Call me Ishmael. Some hours ago- really, it doesn’t matter how long- having little to no time on my hands, and marking items down and not paying attention to selling, a woman approached me seeking a great white shirt of XL size. Sent me on a journey through and around the store. In the stock room, I hid, driving off my mouth and trying to calm myself. “We are sold out and another store might have one left, so she said, rudely, ‘Just call them, I don’t want to drive all the way over there for nothing!'” Whenever I find myself growling mad all over my face; whenever a fat woman, she’ll be called A-hag, follows me everywhere I go; whenever I keep trying to find a line to call out, but none work, with only the phone in the rear of the store away from her breathing and glares; and especially whenever I am forced to make a call for a fat woman looking for a fat white shirt when I am not even supposed to be on the sales floor doing this sort of thing- then, I really, really need to hide in the stockroom and vent my frustrations about the fat woman in the white jacket, A-hag. This is my substitute for getting fired in rage…

I find the item, placing it on hold. Returning to A-hag, to say I found it, I found the great white XL shirt; it is the only one left of it’s kind, so rare and unique a top. Her companion gasps in surprise, “You called them?”–obviously she knows we don’t call other stores for these sort of things anymore, and I provided quite an profusion of kindness in exchange for her harshness and blatant rudeness. Not even a thank you.

Yet, I find A-hag with another cashier, asking her to call once again, to be assured that I was not lying, that I did not mislead her, that I did truly find that great white XL shirt; obviously with her positive radiance, people often lie to her, so that she may drive to the other store only to find out she was deceived, for there would be no XL white shirt waiting for her; since, she adds to her obesity by not even lifting a finger to call the store herself, even sweating at the thought of going to the other store, walking, gasping, reaching the store on her last breath; oh, the fifty calories she would burn. Of course, they tell her the item is indeed on hold for her, that I did not lie. I doubt she said thank you this time either.

All the while she insulted and disgraced our stock procedures, “That’s so cheap, that’s so cheap,” that our machines said we did have one left, which sold this same day, but our computers only update this information at the end of the night to say we have zero, “That’s so cheap.”

You, A-hag, make us cheap, wasting our time and energy for your XL white shirt.
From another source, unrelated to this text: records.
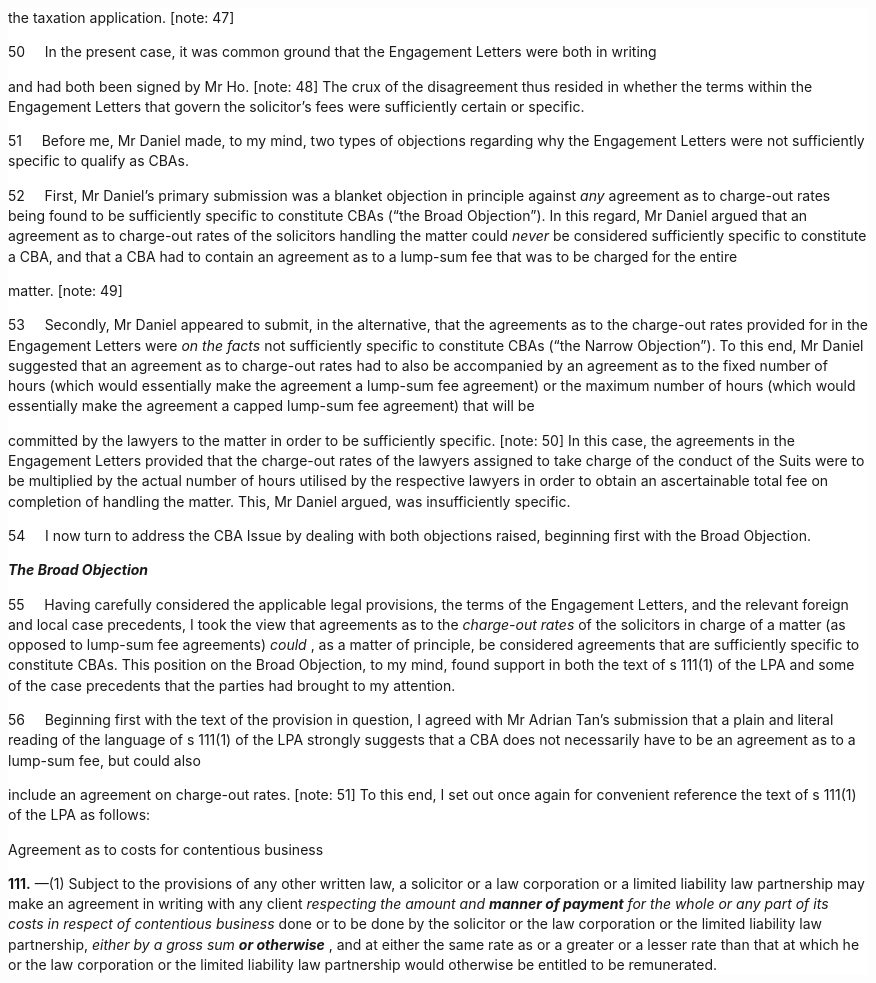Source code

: the taxation application. [note: 47] 

50     In the present case, it was common ground that the Engagement Letters were both in writing 

and had both been signed by Mr Ho. [note: 48] The crux of the disagreement thus resided in whether the terms within the Engagement Letters that govern the solicitor’s fees were sufficiently certain or specific. 

51     Before me, Mr Daniel made, to my mind, two types of objections regarding why the Engagement Letters were not sufficiently specific to qualify as CBAs. 

52     First, Mr Daniel’s primary submission was a blanket objection in principle against _any_ agreement as to charge-out rates being found to be sufficiently specific to constitute CBAs (“the Broad Objection”). In this regard, Mr Daniel argued that an agreement as to charge-out rates of the solicitors handling the matter could _never_ be considered sufficiently specific to constitute a CBA, and that a CBA had to contain an agreement as to a lump-sum fee that was to be charged for the entire 

matter. [note: 49] 

53     Secondly, Mr Daniel appeared to submit, in the alternative, that the agreements as to the charge-out rates provided for in the Engagement Letters were _on the facts_ not sufficiently specific to constitute CBAs (“the Narrow Objection”). To this end, Mr Daniel suggested that an agreement as to charge-out rates had to also be accompanied by an agreement as to the fixed number of hours (which would essentially make the agreement a lump-sum fee agreement) or the maximum number of hours (which would essentially make the agreement a capped lump-sum fee agreement) that will be 

committed by the lawyers to the matter in order to be sufficiently specific. [note: 50] In this case, the agreements in the Engagement Letters provided that the charge-out rates of the lawyers assigned to take charge of the conduct of the Suits were to be multiplied by the actual number of hours utilised by the respective lawyers in order to obtain an ascertainable total fee on completion of handling the matter. This, Mr Daniel argued, was insufficiently specific. 


54     I now turn to address the CBA Issue by dealing with both objections raised, beginning first with the Broad Objection. 

**_The Broad Objection_** 

55     Having carefully considered the applicable legal provisions, the terms of the Engagement Letters, and the relevant foreign and local case precedents, I took the view that agreements as to the _charge-out rates_ of the solicitors in charge of a matter (as opposed to lump-sum fee agreements) _could_ , as a matter of principle, be considered agreements that are sufficiently specific to constitute CBAs. This position on the Broad Objection, to my mind, found support in both the text of s 111(1) of the LPA and some of the case precedents that the parties had brought to my attention. 

56     Beginning first with the text of the provision in question, I agreed with Mr Adrian Tan’s submission that a plain and literal reading of the language of s 111(1) of the LPA strongly suggests that a CBA does not necessarily have to be an agreement as to a lump-sum fee, but could also 

include an agreement on charge-out rates. [note: 51] To this end, I set out once again for convenient reference the text of s 111(1) of the LPA as follows: 

 Agreement as to costs for contentious business 

**111.** —(1) Subject to the provisions of any other written law, a solicitor or a law corporation or a limited liability law partnership may make an agreement in writing with any client _respecting the amount and_ **_manner of payment_** _for the whole or any part of its costs in respect of contentious business_ done or to be done by the solicitor or the law corporation or the limited liability law partnership, _either by a gross sum_ **_or otherwise_** , and at either the same rate as or a greater or a lesser rate than that at which he or the law corporation or the limited liability law partnership would otherwise be entitled to be remunerated.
If you are so ardently searching for this item, this quest and journey of utter importance, it is your own, alone. “I give you the benefit of the doubt.” Go, find your great white XL shirt, I’m sure it will look smashing upon your spherical body, shamed only by your shimmering nay-say attitude. I give you the benefit of the doubt.
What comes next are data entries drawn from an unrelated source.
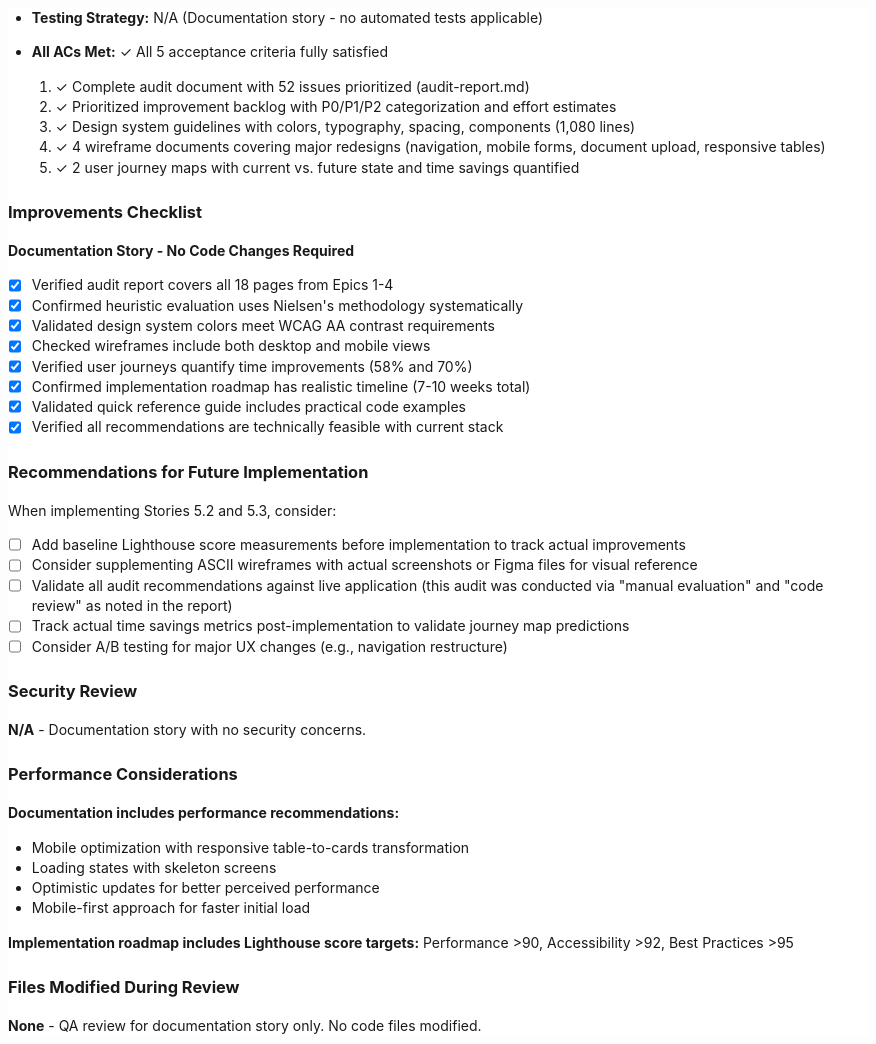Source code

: - **Testing Strategy:** N/A (Documentation story - no automated tests applicable)

- **All ACs Met:** ✓ All 5 acceptance criteria fully satisfied
  1. ✓ Complete audit document with 52 issues prioritized (audit-report.md)
  2. ✓ Prioritized improvement backlog with P0/P1/P2 categorization and effort estimates
  3. ✓ Design system guidelines with colors, typography, spacing, components (1,080 lines)
  4. ✓ 4 wireframe documents covering major redesigns (navigation, mobile forms, document upload, responsive tables)
  5. ✓ 2 user journey maps with current vs. future state and time savings quantified

### Improvements Checklist

**Documentation Story - No Code Changes Required**

- [x] Verified audit report covers all 18 pages from Epics 1-4
- [x] Confirmed heuristic evaluation uses Nielsen's methodology systematically
- [x] Validated design system colors meet WCAG AA contrast requirements
- [x] Checked wireframes include both desktop and mobile views
- [x] Verified user journeys quantify time improvements (58% and 70%)
- [x] Confirmed implementation roadmap has realistic timeline (7-10 weeks total)
- [x] Validated quick reference guide includes practical code examples
- [x] Verified all recommendations are technically feasible with current stack

### Recommendations for Future Implementation

When implementing Stories 5.2 and 5.3, consider:

- [ ] Add baseline Lighthouse score measurements before implementation to track actual improvements
- [ ] Consider supplementing ASCII wireframes with actual screenshots or Figma files for visual reference
- [ ] Validate all audit recommendations against live application (this audit was conducted via "manual evaluation" and "code review" as noted in the report)
- [ ] Track actual time savings metrics post-implementation to validate journey map predictions
- [ ] Consider A/B testing for major UX changes (e.g., navigation restructure)

### Security Review

**N/A** - Documentation story with no security concerns.

### Performance Considerations

**Documentation includes performance recommendations:**

- Mobile optimization with responsive table-to-cards transformation
- Loading states with skeleton screens
- Optimistic updates for better perceived performance
- Mobile-first approach for faster initial load

**Implementation roadmap includes Lighthouse score targets:** Performance >90, Accessibility >92, Best Practices >95

### Files Modified During Review

**None** - QA review for documentation story only. No code files modified.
Customer Types: Capitalist, Don’t Kill the Messenger, Micromanagement, Modern-Day Slave-Owner, The Riddler

ESP- Promotional Items

January 26, 2010

So a woman brings me a top I have never seen before in my life. She puts it in my face and says, “The sign says this item is two for $30, there is another one that looks just like it, is that one on sale, too?”

My first thought is, “Generally, two items that look the same, but in different colors are on the same promotion.”
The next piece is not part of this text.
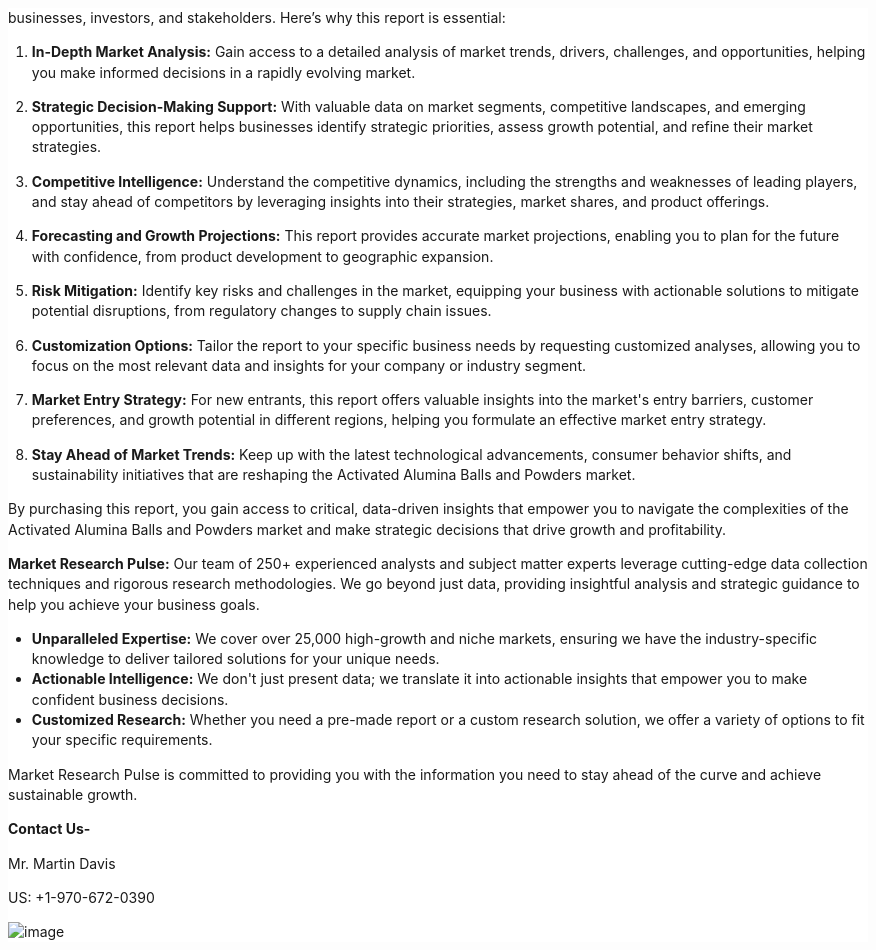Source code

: businesses, investors, and stakeholders. Here&rsquo;s why this report is essential:</p><ol><li><p><strong>In-Depth Market Analysis:</strong> Gain access to a detailed analysis of market trends, drivers, challenges, and opportunities, helping you make informed decisions in a rapidly evolving market.</p></li><li><p><strong>Strategic Decision-Making Support:</strong> With valuable data on market segments, competitive landscapes, and emerging opportunities, this report helps businesses identify strategic priorities, assess growth potential, and refine their market strategies.</p></li><li><p><strong>Competitive Intelligence:</strong> Understand the competitive dynamics, including the strengths and weaknesses of leading players, and stay ahead of competitors by leveraging insights into their strategies, market shares, and product offerings.</p></li><li><p><strong>Forecasting and Growth Projections:</strong> This report provides accurate market projections, enabling you to plan for the future with confidence, from product development to geographic expansion.</p></li><li><p><strong>Risk Mitigation:</strong> Identify key risks and challenges in the market, equipping your business with actionable solutions to mitigate potential disruptions, from regulatory changes to supply chain issues.</p></li><li><p><strong>Customization Options:</strong> Tailor the report to your specific business needs by requesting customized analyses, allowing you to focus on the most relevant data and insights for your company or industry segment.</p></li><li><p><strong>Market Entry Strategy:</strong> For new entrants, this report offers valuable insights into the market's entry barriers, customer preferences, and growth potential in different regions, helping you formulate an effective market entry strategy.</p></li><li><p><strong>Stay Ahead of Market Trends:</strong> Keep up with the latest technological advancements, consumer behavior shifts, and sustainability initiatives that are reshaping the Activated Alumina Balls and Powders market.</p></li></ol><p>By purchasing this report, you gain access to critical, data-driven insights that empower you to navigate the complexities of the Activated Alumina Balls and Powders market and make strategic decisions that drive growth and profitability.</p><p><strong>Market Research Pulse:</strong>&nbsp;Our team of 250+ experienced analysts and subject matter experts leverage cutting-edge data collection techniques and rigorous research methodologies. We go beyond just data, providing insightful analysis and strategic guidance to help you achieve your business goals.</p><ul><li><strong>Unparalleled Expertise:</strong>&nbsp;We cover over 25,000 high-growth and niche markets, ensuring we have the industry-specific knowledge to deliver tailored solutions for your unique needs.</li><li><strong>Actionable Intelligence:</strong>&nbsp;We don't just present data; we translate it into actionable insights that empower you to make confident business decisions.</li><li><strong>Customized Research:</strong>&nbsp;Whether you need a pre-made report or a custom research solution, we offer a variety of options to fit your specific requirements.</li></ul><p>Market Research Pulse is committed to providing you with the information you need to stay ahead of the curve and achieve sustainable growth.</p><p><strong>Contact Us-</strong></p><p>Mr. Martin Davis</p><p>US: +1-970-672-0390</p>
![image](https://github.com/user-attachments/assets/1153a985-d4d0-4e5a-838a-1c60740c41c3)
“Why didn’t you bring me the OTHER item, why did you bring me the item you know is on sale,” was my second thought. Usually, when a scavenger finds a shirt that’s not marked on sale–you know, in the middle of all the other shirts that are exactly the same, in the same color and same size–asking me if that one is on sale, too, they will bring me the shirt that’s not marked. This situation is like that person bringing me the shirt that is marked-down saying, “I saw a shirt that looks exactly like this, but it’s not marked, is that one on sale, too?”

This story progresses as usual, with lack of simplicity and clarity as you’d expect from a customer. In the end, both tops are on the same promotion. So she gets two tops in different sizes and different colors for herself.